Operations were secondary under Steve Jobs, who was the product and marketing genius. But Cook, under Jobs’ tutelage and then on his own as CEO, turned the operations into Apple’s primary driver of profit, speed, and customer experience. He utilized his relationships with suppliers and made some brilliant moves, including: prepaying for capacity in order to lock in priority access; concentrating its volume with fewer suppliers to ensure it was the priority customer; making Apple too important for its vendors to ignore. There is definitely a benefit to spreading purchases across multiple suppliers, to not put your eggs in one basket. But the flip side of that is that it may not give you the power to negotiate better terms for yourself. Most small businesses won’t replicate this at Apple’s scale. But the principle still applies: the more important you are to your suppliers, the better your position.
How is this relevant to small business? First and foremost, Cook preached inventory discipline. Are you holding product “just in case”? Is too much product just sitting on your shelves? What product do you still stock because it used to sell or it has some personal or nostalgic meaning to you, even though it may not be pulling its weight anymore?
Cook also preached speed over stock. Can you place smaller orders, more frequently with your suppliers? Is your product something that can be customized later in the process? If either or both of these are true, you can increase your cash flow immensely by only pouring money into inventory as soon as you need it. In some cases, like Apple’s, you may be able to design the process in a way where your customers pay you for the product before you even have to pay to complete it.
Moreover, Cook showed us how important operations truly are. If your sales doubled tomorrow, would your systems hold? Or would they break? Multiple times in my business’s life, an explosion of sales nearly broke the company. It led me to double down on efficiencies and operations in order to ensure we could always handle an increase in business, no questions asked.
Lastly, Cook was laser-focused on cash flow awareness. Apple’s financial strength is its cash flow. Even when sales are stagnant, or they don’t have the hottest new product, their cash flow is the envy of the retail world. Apple’s cash flow has grown dramatically since Cook took over, and even in leaner years, still hovers around the $100 billion mark. None of us have that many zeroes on our financial statements, but the lesson still stands: cash flow reigns supreme.
The downside to someone like Cook is that he indeed seemed to take fewer risks with regards to product development. But he did what he was hired to do: he made Apple more efficient, more profitable, more nimble, and grew it into one of the most financially-powerful companies of all time. There’s a reason Steve Jobs handpicked Cook to be the heir to Apple. Jobs built Apple’s products and made the company iconic. Cook built the system that put those products into consumers’ hands within days.
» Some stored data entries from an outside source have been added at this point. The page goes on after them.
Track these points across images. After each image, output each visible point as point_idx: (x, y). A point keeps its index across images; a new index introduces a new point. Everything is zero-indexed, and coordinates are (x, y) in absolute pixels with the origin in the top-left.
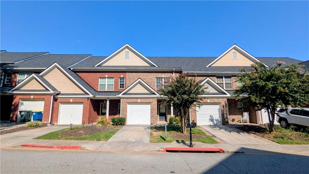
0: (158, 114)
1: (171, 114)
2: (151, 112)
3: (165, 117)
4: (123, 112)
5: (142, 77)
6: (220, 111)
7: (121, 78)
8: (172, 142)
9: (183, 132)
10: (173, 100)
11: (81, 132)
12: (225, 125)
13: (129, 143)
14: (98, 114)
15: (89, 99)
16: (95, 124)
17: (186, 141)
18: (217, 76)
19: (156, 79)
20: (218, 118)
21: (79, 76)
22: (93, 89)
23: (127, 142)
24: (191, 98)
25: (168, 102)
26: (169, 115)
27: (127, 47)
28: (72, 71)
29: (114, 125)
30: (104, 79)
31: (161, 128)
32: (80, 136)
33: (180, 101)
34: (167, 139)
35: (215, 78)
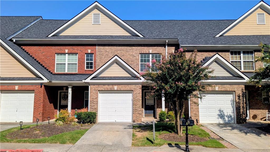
0: (142, 107)
1: (161, 107)
2: (133, 104)
3: (152, 111)
4: (93, 105)
5: (119, 52)
6: (233, 103)
7: (88, 54)
8: (162, 145)
9: (177, 133)
10: (163, 88)
11: (37, 132)
12: (240, 123)
13: (105, 146)
14: (56, 108)
15: (43, 86)
16: (53, 122)
17: (181, 144)
18: (231, 50)
19: (140, 55)
20: (231, 114)
21: (25, 51)
22: (47, 70)
23: (102, 146)
24: (189, 86)
25: (157, 91)
26: (159, 108)
27: (96, 7)
28: (14, 43)
29: (80, 123)
30: (63, 56)
31: (147, 127)
32: (36, 138)
33: (173, 90)
34: (156, 142)
35: (228, 54)
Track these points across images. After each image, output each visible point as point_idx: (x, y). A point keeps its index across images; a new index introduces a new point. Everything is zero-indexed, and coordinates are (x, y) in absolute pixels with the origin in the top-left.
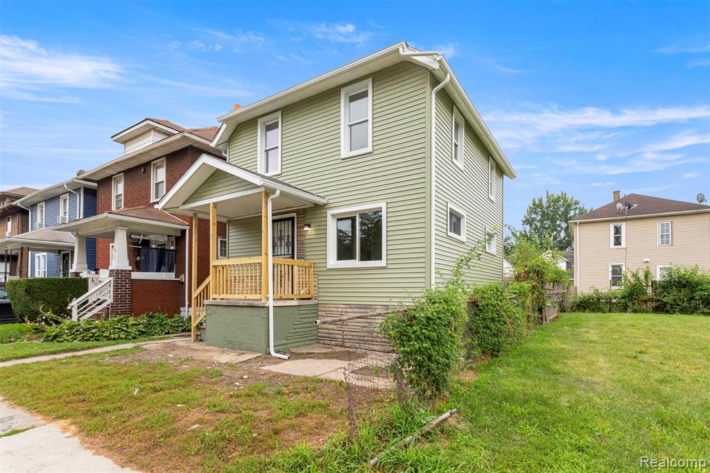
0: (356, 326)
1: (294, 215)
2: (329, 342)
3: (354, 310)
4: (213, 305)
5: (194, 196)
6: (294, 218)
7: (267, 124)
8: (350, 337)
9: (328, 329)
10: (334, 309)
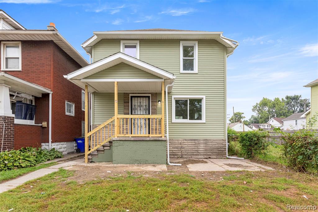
0: (189, 148)
1: (150, 95)
2: (173, 157)
3: (188, 141)
4: (120, 140)
5: (95, 75)
6: (150, 96)
7: (126, 45)
8: (186, 153)
9: (172, 151)
10: (176, 141)
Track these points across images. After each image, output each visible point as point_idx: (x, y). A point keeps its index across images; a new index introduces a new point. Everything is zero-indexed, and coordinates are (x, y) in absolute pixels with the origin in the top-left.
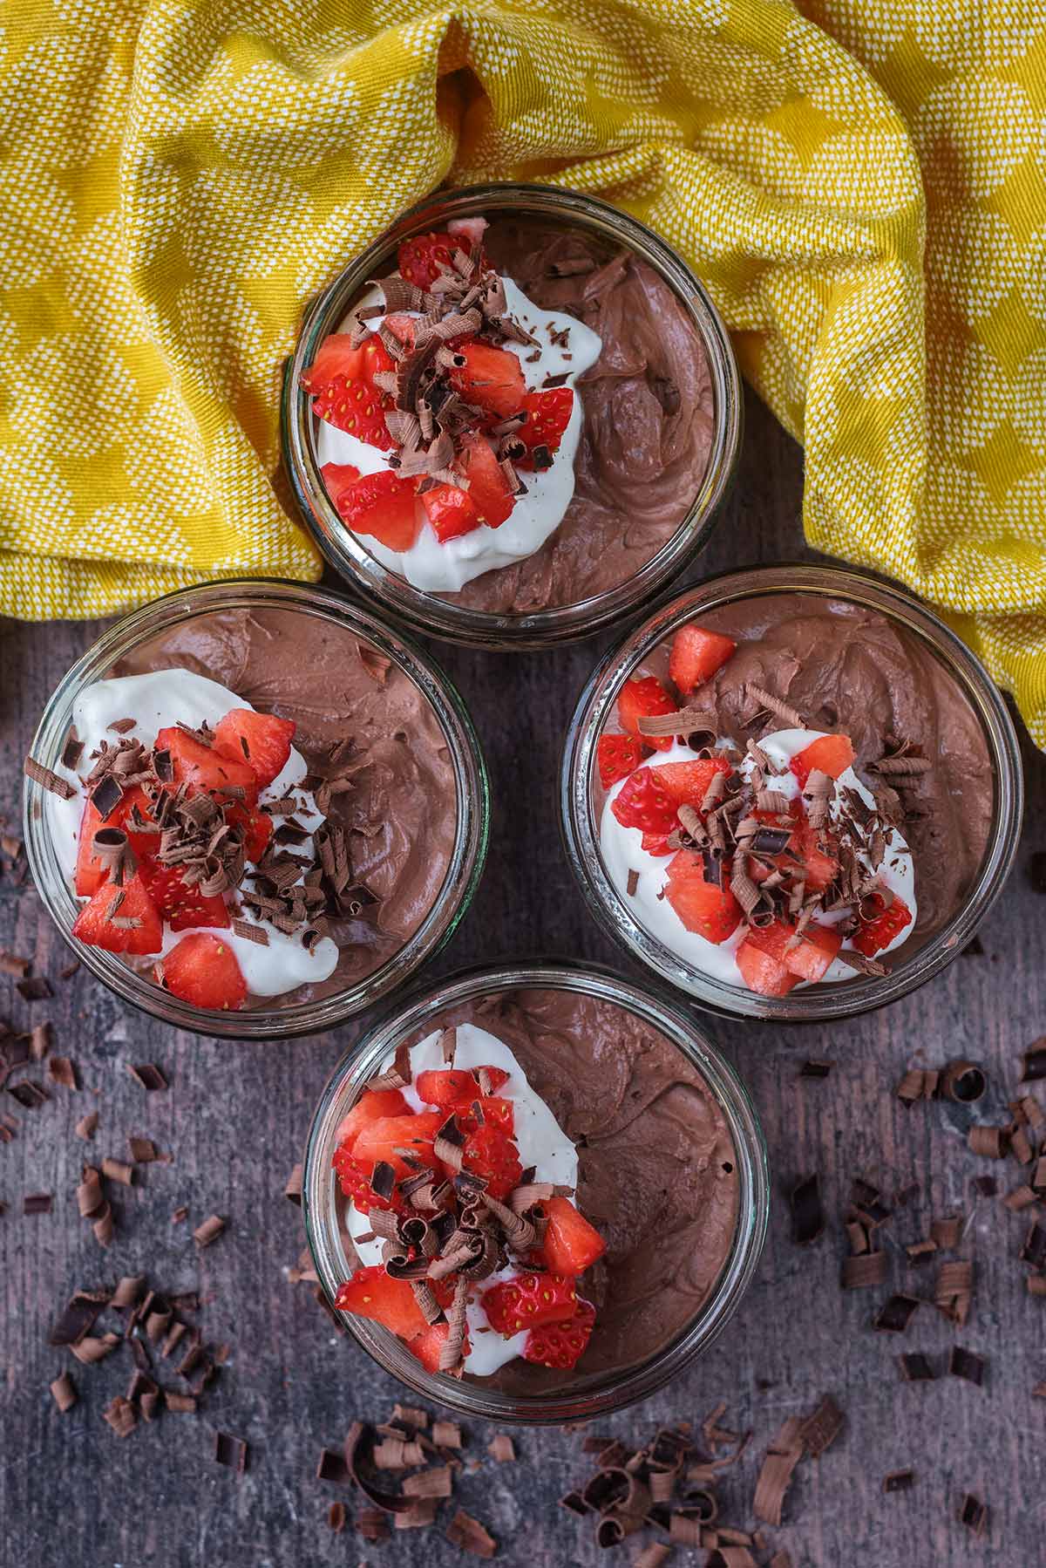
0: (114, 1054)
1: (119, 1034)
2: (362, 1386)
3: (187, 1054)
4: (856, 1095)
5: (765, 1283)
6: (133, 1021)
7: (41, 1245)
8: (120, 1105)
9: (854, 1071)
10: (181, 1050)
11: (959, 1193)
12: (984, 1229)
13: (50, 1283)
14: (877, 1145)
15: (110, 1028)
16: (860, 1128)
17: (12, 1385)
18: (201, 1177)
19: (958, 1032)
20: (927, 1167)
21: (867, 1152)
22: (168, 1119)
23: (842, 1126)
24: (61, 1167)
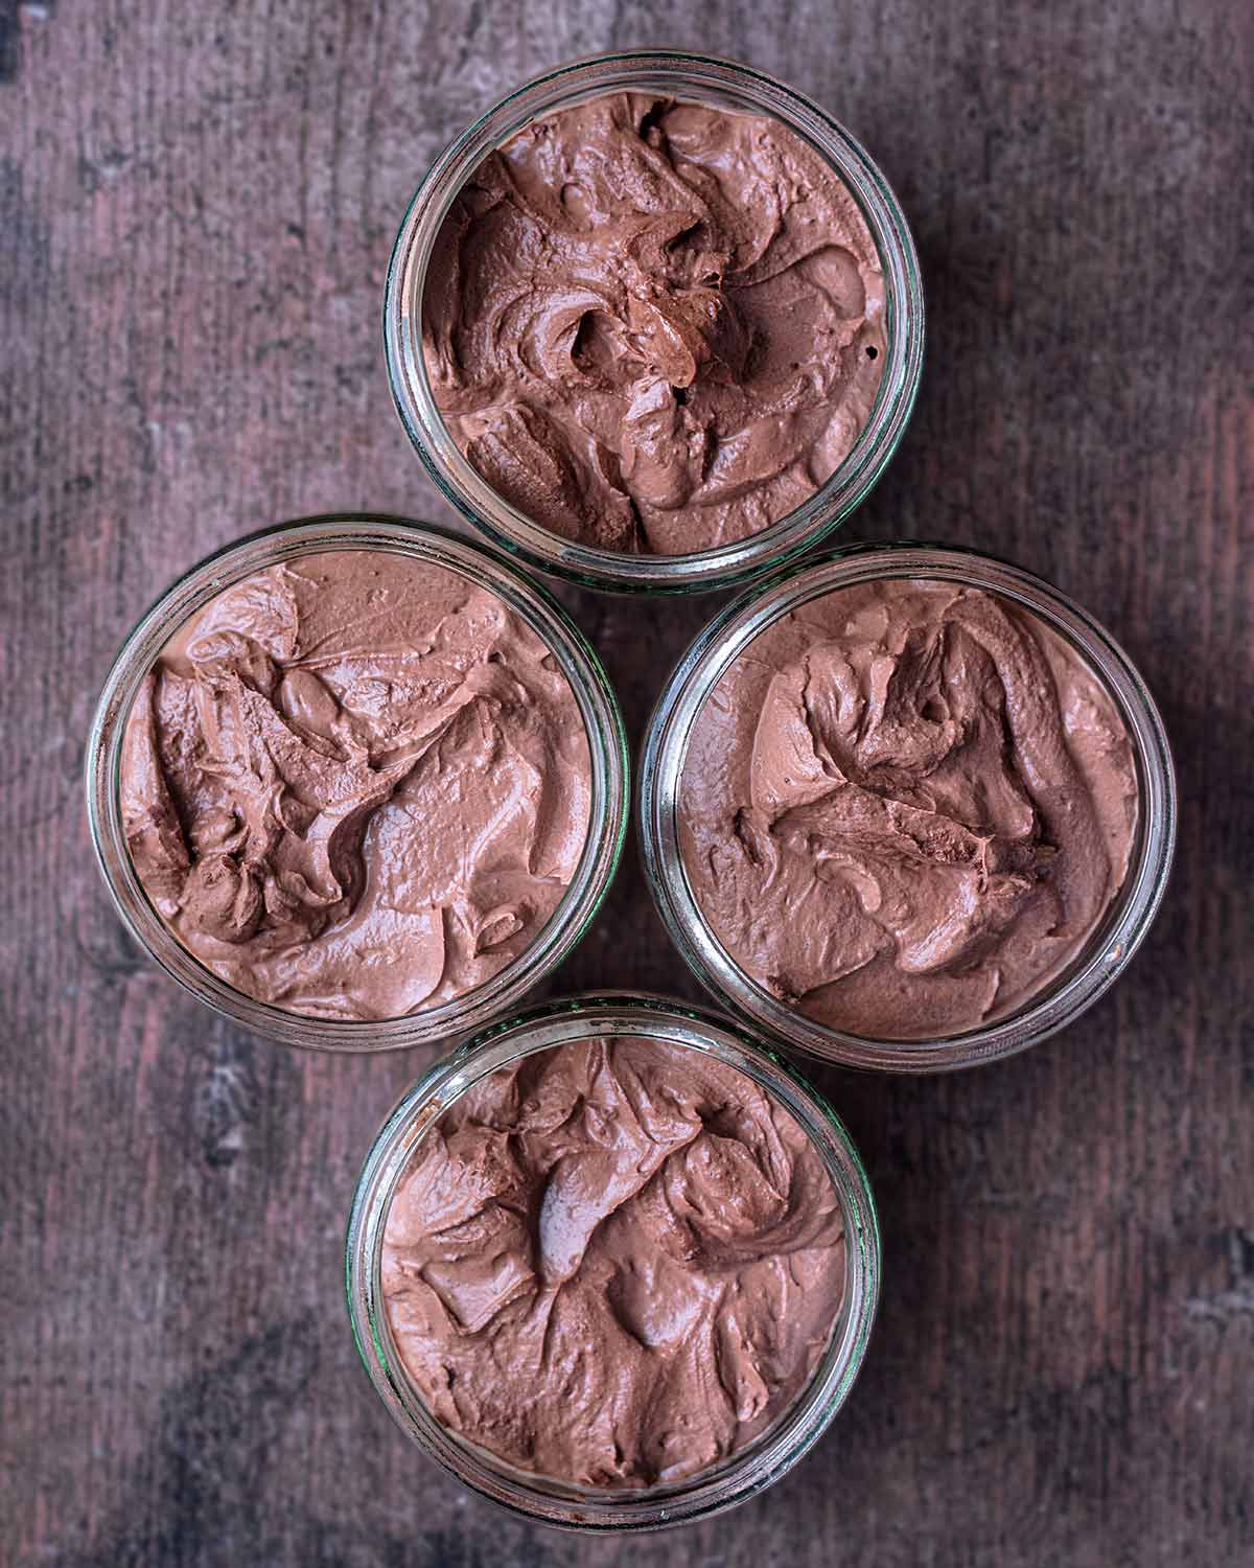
0: (228, 1162)
1: (234, 1141)
2: (493, 1551)
3: (312, 1167)
4: (1069, 1253)
5: (952, 1454)
6: (250, 1127)
7: (133, 1378)
8: (233, 1221)
9: (1068, 1224)
10: (306, 1159)
11: (1176, 1363)
12: (1201, 1405)
13: (140, 1421)
14: (1088, 1307)
15: (224, 1133)
16: (1070, 1287)
17: (93, 1531)
18: (322, 1307)
19: (1188, 1187)
20: (1142, 1336)
21: (1076, 1313)
22: (286, 1238)
23: (1050, 1284)
24: (161, 1289)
Tim Cook is often described as the man who followed Steve Jobs. And to hardcore Apple fans, he is often the one who “lost Apple’s soul”. But that framing misses the point. He was never supposed to be Steve Jobs v2. His strength was operations and logistics, and he utilized that expertise to rebuild Apple around an entirely different strength. A business leader can not be everything to everyone. And Cook never tried to be. Most businesses treat operations as a support function. Tim Cook treated it as a strategy.
So, in his final months as Apple CEO, I salute Cook and the lessons he has for all business owners, not just the publicly-traded ones. Vision is important. But what is more important is someone to put it into practice.